Ces cultures de consommation interrogent en outre l'ensemble des phénomènes de prescription des vins19. Ce recueil porte donc également son attention sur ces acteurs, images ou lieux20 qui conditionnent ou guident les consommateurs. A titre d'exemples, Joëlle Brouard revient ainsi sur l'évolution des communautés d'amateurs de vins, de la confrérie aux clubs ; Darcen Esau et Donna Senese s'interrogent sur l'impact des étiquettes dans les choix du dégustateur ; de manière plus large, Jennifer Smith Maguire et Dunfu Zhang questionnent la place des intermédiaires culturels dans la création d'une culture de consommation des vins fins en Chine. En outre, si de nombreuses publications se sont déjà intéressées aux prescripteurs que sont les Gastronomes du début du XXe siècle en France21, la critique journalistique, les bloggeurs ou les sommeliers, ce numéro aborde, quant-à-lui, la question de l'évolution des modes de dégustation des vins, de leur diffusion et le rapport de ces processus avec la question de réglementations des normes de production et de commercialisation22. Quoi qu'il en soit, tous ces incontournables faiseurs de marchés contribuent fortement à la création des réputations, à l'organisation spatiale des marchés, à leur efficience. Tous ces "territoires" caractérisent donc eux aussi l’évolution des espaces de commercialisation des vins. Ils modulent les fluctuations des marchés en agissant directement sur les modes de consommation.

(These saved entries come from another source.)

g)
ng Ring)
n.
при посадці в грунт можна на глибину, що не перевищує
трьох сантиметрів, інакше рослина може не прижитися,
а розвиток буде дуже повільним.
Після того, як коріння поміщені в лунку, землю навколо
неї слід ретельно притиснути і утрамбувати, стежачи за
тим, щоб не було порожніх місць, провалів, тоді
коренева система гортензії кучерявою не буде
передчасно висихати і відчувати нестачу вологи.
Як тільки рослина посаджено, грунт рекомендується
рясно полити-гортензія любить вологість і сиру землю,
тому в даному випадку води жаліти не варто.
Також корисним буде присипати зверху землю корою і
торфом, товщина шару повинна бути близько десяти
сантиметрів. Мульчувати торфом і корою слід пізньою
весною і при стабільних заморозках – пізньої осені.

Centré autour des thématiques des marchés du vin et des cultures de consommation dans le monde et, en particulier, en Asie, ce numéro n'a pas pour objectif de proposer une vision exhaustive de la problématique. En revanche, il souhaite ouvrir de nombreuses pistes pour travailler sur ces thématiques et propose d'interroger, de manière diversifiée, les recherches engagées qui combinent la pluralité des disciplines et la variété des territoires du vin.